_ABOUT THIS TASK_: For every line in the material, set down an identical one.

╭─ EXERCISE DATA

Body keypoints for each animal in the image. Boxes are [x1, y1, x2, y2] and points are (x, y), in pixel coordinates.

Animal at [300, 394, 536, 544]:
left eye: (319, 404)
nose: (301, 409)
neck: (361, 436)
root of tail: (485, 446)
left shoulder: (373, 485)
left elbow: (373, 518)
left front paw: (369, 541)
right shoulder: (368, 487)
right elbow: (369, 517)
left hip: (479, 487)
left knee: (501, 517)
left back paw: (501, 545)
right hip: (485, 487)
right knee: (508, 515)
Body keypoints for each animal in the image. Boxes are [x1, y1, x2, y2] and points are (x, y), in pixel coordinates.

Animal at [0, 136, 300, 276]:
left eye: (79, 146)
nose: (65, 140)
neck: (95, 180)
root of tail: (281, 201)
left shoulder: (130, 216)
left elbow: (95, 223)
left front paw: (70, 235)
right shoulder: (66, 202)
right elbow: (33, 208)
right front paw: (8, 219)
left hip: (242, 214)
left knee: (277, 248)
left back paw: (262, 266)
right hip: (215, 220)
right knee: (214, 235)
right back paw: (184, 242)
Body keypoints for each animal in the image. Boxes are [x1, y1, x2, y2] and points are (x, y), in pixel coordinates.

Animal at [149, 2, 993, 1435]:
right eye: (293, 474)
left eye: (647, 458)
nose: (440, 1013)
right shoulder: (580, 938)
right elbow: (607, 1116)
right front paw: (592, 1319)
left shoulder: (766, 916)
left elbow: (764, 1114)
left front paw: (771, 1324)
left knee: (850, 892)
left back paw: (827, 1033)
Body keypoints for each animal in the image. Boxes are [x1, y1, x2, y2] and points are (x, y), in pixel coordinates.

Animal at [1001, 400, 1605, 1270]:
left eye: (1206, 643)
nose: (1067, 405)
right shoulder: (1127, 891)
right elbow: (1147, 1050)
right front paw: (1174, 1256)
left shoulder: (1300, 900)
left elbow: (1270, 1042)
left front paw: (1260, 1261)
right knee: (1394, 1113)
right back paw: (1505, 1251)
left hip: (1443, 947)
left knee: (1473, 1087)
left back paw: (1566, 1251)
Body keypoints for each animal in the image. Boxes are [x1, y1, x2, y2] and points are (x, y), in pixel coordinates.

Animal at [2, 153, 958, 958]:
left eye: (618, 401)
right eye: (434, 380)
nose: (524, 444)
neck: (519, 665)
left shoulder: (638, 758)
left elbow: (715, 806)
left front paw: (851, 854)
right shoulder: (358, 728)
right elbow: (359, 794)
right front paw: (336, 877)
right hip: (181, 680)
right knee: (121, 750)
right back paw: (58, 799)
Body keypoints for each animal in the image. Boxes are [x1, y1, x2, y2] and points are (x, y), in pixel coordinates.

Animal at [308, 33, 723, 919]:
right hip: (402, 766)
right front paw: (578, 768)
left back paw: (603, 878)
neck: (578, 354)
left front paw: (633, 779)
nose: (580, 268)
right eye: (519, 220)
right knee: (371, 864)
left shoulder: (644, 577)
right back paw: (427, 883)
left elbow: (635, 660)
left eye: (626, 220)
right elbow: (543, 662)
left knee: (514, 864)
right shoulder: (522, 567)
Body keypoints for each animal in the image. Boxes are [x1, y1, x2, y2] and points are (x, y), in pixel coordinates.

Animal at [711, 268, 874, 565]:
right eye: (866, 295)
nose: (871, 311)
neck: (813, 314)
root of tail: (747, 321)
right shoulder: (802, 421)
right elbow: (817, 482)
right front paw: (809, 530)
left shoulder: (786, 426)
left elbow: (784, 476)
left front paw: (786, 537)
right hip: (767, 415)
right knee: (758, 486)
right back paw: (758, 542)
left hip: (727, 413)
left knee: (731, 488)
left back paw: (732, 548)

╰─

_WRITTEN SOLUTION_:
Body keypoints for each animal in the image. Boxes are [x1, y1, x2, y2] and points are (x, y), in pixel coordinates.

Animal at [300, 394, 536, 544]:
left eye: (319, 404)
nose: (301, 409)
neck: (361, 436)
root of tail: (485, 446)
left shoulder: (373, 485)
left elbow: (373, 518)
left front paw: (369, 541)
right shoulder: (368, 487)
right elbow: (369, 517)
left hip: (479, 487)
left knee: (501, 517)
left back paw: (501, 545)
right hip: (485, 487)
right knee: (508, 515)
Body keypoints for each animal in the image. Boxes are [x1, y1, x2, y2] and points are (x, y), in pixel coordinates.

Animal at [0, 136, 300, 276]:
left eye: (79, 146)
nose: (65, 140)
neck: (95, 180)
root of tail: (281, 201)
left shoulder: (130, 216)
left elbow: (95, 223)
left front paw: (70, 235)
right shoulder: (66, 202)
right elbow: (33, 208)
right front paw: (8, 219)
left hip: (242, 214)
left knee: (277, 248)
left back paw: (262, 266)
right hip: (215, 220)
right knee: (214, 235)
right back paw: (184, 242)
Body keypoints for each animal in the image. Boxes are [x1, y1, x2, y2] and points are (x, y), in pixel coordinates.

Animal at [149, 2, 993, 1435]:
right eye: (293, 474)
left eye: (647, 458)
nose: (440, 1013)
right shoulder: (580, 938)
right elbow: (607, 1116)
right front paw: (592, 1319)
left shoulder: (766, 916)
left elbow: (764, 1114)
left front paw: (771, 1324)
left knee: (850, 892)
left back paw: (827, 1033)
Body keypoints for each animal in the image. Boxes are [x1, y1, x2, y2] and points are (x, y), in pixel coordinates.

Animal at [1001, 400, 1605, 1270]:
left eye: (1206, 643)
nose: (1067, 405)
right shoulder: (1127, 891)
right elbow: (1147, 1050)
right front paw: (1174, 1256)
left shoulder: (1300, 900)
left elbow: (1270, 1042)
left front paw: (1260, 1261)
right knee: (1394, 1113)
right back paw: (1505, 1251)
left hip: (1443, 947)
left knee: (1473, 1087)
left back paw: (1566, 1251)
Body keypoints for each animal in the image. Boxes are [x1, y1, x2, y2] and points are (x, y), in pixel coordinates.

Animal at [2, 153, 958, 958]:
left eye: (618, 401)
right eye: (434, 380)
nose: (524, 444)
neck: (519, 665)
left shoulder: (638, 758)
left elbow: (715, 806)
left front paw: (851, 854)
right shoulder: (358, 728)
right elbow: (359, 794)
right front paw: (336, 877)
right hip: (181, 680)
right knee: (121, 750)
right back paw: (58, 799)
Body keypoints for each animal in the image. Boxes are [x1, y1, x2, y2] and points are (x, y), in pixel coordinates.

Animal at [308, 33, 723, 919]:
right hip: (402, 766)
right front paw: (578, 768)
left back paw: (603, 878)
neck: (578, 354)
left front paw: (633, 779)
nose: (580, 268)
right eye: (519, 220)
right knee: (371, 864)
left shoulder: (644, 577)
right back paw: (427, 883)
left elbow: (635, 660)
left eye: (626, 220)
right elbow: (543, 662)
left knee: (514, 864)
right shoulder: (522, 567)
Body keypoints for each animal in the image. Boxes are [x1, y1, x2, y2] and points are (x, y), in pixel coordinates.

Animal at [711, 268, 874, 565]:
right eye: (866, 295)
nose: (871, 311)
neck: (813, 314)
root of tail: (747, 321)
right shoulder: (802, 421)
right elbow: (817, 482)
right front paw: (809, 530)
left shoulder: (786, 426)
left elbow: (784, 476)
left front paw: (786, 537)
right hip: (767, 415)
right knee: (758, 486)
right back paw: (758, 542)
left hip: (727, 413)
left knee: (731, 488)
left back paw: (732, 548)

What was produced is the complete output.